» **节选**
--------------------------------------------------
会在相关位置调用NF_HOOK/NF_HOOK_COND宏,触发钩子函数:

include\linux\netfilter.h

static inline int
NF_HOOK_COND(uint8_t pf, unsigned int hook, struct net *net, struct sock *sk,
	     struct sk_buff *skb, struct net_device *in, struct net_device *out,
	     int (*okfn)(struct net *, struct sock *, struct sk_buff *),
	     bool cond)
{
	int ret;

	if (!cond ||
	    ((ret = nf_hook(pf, hook, net, sk, skb, in, out, okfn)) == 1))
		ret = okfn(net, sk, skb);
	return ret;
}

static inline int
NF_HOOK(uint8_t pf, unsigned int hook, struct net *net, struct sock *sk, struct sk_buff *skb,
	struct net_device *in, struct net_device *out,
	int (*okfn)(struct net *, struct sock *, struct sk_buff *))
{
	int ret = nf_hook(pf, hook, net, sk, skb, in, out, okfn);
	if (ret == 1)
--------------------------------------------------
» **摘录条目**

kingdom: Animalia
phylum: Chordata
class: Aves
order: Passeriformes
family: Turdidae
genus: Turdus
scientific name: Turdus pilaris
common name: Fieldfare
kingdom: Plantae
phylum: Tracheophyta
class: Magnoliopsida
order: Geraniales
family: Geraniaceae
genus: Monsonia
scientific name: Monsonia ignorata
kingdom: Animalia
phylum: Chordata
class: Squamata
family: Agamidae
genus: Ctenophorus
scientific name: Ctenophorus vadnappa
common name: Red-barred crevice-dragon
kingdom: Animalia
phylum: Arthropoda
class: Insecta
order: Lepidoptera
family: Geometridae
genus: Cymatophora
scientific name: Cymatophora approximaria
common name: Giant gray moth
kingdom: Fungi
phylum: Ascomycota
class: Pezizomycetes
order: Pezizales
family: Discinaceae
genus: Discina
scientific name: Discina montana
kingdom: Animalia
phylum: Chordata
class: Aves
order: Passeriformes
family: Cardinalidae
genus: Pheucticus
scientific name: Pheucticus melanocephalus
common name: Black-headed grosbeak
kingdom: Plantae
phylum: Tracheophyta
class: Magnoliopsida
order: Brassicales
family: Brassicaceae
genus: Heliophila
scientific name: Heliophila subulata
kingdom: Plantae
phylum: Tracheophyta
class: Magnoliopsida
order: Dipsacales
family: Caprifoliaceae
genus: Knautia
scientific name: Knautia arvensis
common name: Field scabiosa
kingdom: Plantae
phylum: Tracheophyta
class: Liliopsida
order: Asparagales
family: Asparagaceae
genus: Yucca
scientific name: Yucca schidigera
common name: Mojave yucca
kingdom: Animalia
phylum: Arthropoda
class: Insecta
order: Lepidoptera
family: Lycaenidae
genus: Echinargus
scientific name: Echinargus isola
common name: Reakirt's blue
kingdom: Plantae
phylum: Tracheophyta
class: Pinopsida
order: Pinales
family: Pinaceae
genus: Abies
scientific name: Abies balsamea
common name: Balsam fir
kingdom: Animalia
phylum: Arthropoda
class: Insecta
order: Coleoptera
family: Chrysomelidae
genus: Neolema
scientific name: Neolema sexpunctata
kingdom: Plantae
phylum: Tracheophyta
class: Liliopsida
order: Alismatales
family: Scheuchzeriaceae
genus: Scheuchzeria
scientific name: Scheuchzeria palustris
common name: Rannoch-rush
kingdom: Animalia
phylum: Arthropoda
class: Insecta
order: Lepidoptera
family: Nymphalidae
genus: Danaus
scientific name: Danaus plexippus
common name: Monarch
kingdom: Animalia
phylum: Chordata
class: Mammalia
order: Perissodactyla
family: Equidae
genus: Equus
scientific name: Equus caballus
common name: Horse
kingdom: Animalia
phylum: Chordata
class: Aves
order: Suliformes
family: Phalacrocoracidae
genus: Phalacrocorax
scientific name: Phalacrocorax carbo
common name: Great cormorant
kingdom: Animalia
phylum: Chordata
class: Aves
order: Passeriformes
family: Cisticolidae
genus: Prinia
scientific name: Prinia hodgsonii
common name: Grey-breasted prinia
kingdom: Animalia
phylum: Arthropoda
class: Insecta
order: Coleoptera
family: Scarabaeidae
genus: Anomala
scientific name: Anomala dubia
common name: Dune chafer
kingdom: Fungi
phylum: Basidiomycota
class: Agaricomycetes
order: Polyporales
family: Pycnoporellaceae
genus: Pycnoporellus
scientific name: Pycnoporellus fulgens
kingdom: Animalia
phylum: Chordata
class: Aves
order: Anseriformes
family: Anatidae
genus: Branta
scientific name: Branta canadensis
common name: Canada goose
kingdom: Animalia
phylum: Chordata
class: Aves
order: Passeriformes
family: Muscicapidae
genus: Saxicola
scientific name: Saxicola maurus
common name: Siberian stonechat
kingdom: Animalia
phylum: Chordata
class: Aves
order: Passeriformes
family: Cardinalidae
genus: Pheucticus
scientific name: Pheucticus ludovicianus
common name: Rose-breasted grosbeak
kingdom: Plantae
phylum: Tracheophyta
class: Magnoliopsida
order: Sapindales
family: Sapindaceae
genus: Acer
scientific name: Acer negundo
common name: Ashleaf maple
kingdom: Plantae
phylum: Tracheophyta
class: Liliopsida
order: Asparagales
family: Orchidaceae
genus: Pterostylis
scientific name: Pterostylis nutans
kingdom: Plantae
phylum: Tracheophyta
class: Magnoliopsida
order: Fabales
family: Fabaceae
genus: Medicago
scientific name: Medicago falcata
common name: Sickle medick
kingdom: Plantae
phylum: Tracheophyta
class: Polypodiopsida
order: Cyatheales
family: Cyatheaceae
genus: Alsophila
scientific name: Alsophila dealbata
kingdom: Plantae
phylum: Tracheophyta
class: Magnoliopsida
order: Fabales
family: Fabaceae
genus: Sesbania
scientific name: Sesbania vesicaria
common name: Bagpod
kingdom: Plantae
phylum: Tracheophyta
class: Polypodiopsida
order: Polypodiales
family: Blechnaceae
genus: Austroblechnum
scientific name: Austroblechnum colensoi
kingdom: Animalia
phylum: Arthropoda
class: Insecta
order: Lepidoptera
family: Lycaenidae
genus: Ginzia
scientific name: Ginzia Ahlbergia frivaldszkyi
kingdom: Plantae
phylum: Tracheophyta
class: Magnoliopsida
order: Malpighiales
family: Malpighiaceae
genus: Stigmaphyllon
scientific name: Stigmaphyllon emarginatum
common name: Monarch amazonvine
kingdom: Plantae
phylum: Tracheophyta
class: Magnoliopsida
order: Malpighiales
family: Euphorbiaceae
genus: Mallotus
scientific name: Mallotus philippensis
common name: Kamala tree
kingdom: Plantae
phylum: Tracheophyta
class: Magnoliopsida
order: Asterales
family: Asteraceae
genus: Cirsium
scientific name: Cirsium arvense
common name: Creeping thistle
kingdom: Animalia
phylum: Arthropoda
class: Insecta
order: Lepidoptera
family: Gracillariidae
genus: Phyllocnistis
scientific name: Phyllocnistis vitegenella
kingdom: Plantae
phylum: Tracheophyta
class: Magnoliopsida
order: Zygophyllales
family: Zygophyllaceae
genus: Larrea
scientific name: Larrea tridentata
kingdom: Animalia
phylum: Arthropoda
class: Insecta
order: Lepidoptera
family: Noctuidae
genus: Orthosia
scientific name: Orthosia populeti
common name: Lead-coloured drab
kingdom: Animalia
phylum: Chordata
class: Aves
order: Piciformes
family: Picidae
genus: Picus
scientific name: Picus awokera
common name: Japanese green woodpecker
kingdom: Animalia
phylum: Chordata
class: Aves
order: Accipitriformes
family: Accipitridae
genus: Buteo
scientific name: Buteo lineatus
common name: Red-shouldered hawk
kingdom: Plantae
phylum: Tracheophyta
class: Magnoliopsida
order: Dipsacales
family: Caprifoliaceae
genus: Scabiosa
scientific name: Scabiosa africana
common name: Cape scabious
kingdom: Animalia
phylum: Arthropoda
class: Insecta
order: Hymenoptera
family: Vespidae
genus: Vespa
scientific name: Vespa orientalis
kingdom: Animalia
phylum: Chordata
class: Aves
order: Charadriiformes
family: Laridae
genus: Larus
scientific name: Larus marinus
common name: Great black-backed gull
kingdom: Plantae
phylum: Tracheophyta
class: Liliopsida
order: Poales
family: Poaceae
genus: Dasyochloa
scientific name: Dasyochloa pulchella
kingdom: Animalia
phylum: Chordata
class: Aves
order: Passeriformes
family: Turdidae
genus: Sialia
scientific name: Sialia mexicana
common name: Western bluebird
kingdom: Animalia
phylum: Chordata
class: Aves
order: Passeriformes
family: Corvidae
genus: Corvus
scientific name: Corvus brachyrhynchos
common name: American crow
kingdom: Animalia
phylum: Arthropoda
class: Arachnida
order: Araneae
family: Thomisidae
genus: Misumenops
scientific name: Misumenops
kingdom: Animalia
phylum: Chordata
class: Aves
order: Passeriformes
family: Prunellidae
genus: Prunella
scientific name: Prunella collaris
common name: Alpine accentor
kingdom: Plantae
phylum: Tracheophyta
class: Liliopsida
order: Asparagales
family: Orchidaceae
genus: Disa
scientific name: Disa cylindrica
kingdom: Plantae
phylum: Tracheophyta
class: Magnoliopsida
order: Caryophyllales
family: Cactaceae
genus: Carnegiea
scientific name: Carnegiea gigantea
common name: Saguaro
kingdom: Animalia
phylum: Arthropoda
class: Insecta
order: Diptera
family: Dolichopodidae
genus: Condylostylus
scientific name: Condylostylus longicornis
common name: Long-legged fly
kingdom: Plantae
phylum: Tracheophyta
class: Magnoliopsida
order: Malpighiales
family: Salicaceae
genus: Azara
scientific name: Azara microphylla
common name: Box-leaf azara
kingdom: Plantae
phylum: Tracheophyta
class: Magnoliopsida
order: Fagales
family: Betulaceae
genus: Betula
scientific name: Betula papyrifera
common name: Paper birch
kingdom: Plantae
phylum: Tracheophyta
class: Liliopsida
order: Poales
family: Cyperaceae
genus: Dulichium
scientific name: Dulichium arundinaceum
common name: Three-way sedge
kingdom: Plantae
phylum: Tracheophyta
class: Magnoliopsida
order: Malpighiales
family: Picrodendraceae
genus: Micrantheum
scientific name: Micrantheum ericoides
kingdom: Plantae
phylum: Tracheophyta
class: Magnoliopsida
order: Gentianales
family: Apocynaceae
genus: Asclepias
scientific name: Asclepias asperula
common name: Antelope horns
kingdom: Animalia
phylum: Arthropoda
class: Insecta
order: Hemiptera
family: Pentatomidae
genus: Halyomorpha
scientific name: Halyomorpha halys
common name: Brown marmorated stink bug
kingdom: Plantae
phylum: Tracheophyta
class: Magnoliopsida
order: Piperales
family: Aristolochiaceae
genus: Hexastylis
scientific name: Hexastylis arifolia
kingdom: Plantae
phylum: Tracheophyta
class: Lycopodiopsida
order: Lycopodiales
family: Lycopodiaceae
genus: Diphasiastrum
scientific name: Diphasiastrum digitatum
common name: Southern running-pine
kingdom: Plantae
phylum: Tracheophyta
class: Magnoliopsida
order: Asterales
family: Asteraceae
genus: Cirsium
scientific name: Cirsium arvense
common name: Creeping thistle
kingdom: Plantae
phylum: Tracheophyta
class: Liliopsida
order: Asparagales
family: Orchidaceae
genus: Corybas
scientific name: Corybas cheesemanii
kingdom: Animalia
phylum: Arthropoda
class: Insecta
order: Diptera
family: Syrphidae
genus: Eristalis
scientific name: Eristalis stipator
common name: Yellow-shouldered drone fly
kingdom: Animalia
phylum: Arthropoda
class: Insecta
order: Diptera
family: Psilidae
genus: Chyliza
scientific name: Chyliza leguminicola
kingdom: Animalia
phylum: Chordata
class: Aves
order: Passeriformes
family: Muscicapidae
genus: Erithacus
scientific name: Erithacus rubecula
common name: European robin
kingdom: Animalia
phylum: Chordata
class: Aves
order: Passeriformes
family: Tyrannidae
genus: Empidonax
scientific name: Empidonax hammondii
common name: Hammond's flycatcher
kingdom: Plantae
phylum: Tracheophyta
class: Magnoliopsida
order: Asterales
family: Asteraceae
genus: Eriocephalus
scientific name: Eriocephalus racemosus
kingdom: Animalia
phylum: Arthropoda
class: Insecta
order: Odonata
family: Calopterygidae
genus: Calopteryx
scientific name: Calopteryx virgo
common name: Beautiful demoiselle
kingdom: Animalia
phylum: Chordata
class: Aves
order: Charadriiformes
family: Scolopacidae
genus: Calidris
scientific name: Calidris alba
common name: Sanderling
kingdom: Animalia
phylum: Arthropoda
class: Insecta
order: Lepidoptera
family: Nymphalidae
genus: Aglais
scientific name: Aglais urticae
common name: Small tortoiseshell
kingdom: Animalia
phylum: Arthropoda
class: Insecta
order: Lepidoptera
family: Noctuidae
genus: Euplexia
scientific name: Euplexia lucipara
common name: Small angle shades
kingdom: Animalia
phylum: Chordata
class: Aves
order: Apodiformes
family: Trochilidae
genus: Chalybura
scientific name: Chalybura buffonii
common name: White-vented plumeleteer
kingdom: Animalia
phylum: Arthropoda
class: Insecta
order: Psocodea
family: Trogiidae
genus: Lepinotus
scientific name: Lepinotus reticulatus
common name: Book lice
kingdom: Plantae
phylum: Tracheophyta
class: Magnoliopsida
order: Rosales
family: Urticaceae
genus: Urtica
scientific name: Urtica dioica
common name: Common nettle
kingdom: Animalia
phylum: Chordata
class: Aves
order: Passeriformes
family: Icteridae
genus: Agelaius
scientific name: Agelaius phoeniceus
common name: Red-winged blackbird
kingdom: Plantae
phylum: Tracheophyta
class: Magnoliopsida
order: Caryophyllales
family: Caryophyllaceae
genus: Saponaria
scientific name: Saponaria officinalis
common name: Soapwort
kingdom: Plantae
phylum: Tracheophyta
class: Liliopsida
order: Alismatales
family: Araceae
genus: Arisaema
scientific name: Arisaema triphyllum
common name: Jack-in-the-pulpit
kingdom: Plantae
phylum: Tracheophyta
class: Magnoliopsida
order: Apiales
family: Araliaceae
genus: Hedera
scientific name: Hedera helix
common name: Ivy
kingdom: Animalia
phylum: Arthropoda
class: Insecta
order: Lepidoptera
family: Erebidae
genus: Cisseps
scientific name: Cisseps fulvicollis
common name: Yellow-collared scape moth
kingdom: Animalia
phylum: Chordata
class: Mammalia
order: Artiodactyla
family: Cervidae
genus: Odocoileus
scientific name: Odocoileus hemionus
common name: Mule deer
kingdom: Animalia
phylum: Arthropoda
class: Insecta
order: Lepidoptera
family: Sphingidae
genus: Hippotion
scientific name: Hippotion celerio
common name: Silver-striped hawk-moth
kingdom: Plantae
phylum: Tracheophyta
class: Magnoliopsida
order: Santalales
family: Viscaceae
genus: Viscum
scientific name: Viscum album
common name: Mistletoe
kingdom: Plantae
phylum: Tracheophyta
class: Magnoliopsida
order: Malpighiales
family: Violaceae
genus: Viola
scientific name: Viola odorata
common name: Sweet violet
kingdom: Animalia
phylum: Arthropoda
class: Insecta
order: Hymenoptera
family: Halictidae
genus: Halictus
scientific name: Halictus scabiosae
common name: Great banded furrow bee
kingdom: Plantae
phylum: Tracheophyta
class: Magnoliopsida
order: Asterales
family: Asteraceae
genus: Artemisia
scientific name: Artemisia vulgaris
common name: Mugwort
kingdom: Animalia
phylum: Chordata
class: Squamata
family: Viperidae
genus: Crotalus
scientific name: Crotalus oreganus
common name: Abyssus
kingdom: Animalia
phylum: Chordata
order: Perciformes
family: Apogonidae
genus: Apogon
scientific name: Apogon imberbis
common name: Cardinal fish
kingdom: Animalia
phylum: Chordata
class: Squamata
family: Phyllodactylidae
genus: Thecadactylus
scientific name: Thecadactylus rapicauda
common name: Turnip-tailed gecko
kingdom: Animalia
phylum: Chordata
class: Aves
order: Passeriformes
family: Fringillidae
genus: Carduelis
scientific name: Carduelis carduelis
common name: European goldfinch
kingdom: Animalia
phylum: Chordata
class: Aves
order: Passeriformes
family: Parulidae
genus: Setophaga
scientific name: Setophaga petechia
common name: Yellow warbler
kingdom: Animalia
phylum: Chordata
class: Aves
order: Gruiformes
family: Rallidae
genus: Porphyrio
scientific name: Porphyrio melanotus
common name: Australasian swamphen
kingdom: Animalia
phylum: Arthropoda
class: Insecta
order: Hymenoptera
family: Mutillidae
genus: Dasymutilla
--------------------------------------------------
» **布置任务 A**
请照录netfilter代码节选中的一段，从“if (!cond ||”开始，一直到“struct sk_buff *))”为止。
» **布置任务 B**
根据netfilter代码节选，NF_HOOK_COND和NF_HOOK定义在哪个头文件里？
» **布置任务 C**
请从netfilter代码节选的最后一行之后接着往下写。

» **书面回答 A**
if (!cond ||
	    ((ret = nf_hook(pf, hook, net, sk, skb, in, out, okfn)) == 1))
		ret = okfn(net, sk, skb);
	return ret;
}

static inline int
NF_HOOK(uint8_t pf, unsigned int hook, struct net *net, struct sock *sk, struct sk_buff *skb,
	struct net_device *in, struct net_device *out,
	int (*okfn)(struct net *, struct sock *, struct sk_buff *))

» **书面回答 B**
include\linux\netfilter.h

» **书面回答 C**
		ret = okfn(net, sk, skb);
	return ret;
}

比如,net\ipv4\ip_input.c中,进入本地的网络数据包,会调用NF_HOOK触发NF_INET_LOCAL_IN钩子:

②调用nf_hook函数

实际执行时调用nf_hook函数,函数定义如下:

include\linux\netfilter.h

/**
 *	nf_hook - call a netfilter hook
 *
 *	Returns 1 if the hook has allowed the packet to pass.  The function
 *	okfn must be invoked by the caller in this case.  Any other return
 *	value indicates the packet has been consumed by the hook.
 */
static inline int nf_hook(u_int8_t pf, unsigned int hook, struct net *net,
			  struct sock *sk, struct sk_buff *skb,
			  struct net_device *indev, struct net_device *outdev,
			  int (*okfn)(struct net *, struct sock *, struct sk_buff *))
{
	struct nf_hook_entries *hook_head = NULL;
	int ret = 1;

#ifdef HAVE_JUMP_LABEL
	if (__builtin_constant_p(pf) &&
	    __builtin_constant_p(hook) &&
	    !static_key_false(&nf_hooks_needed[pf][hook]))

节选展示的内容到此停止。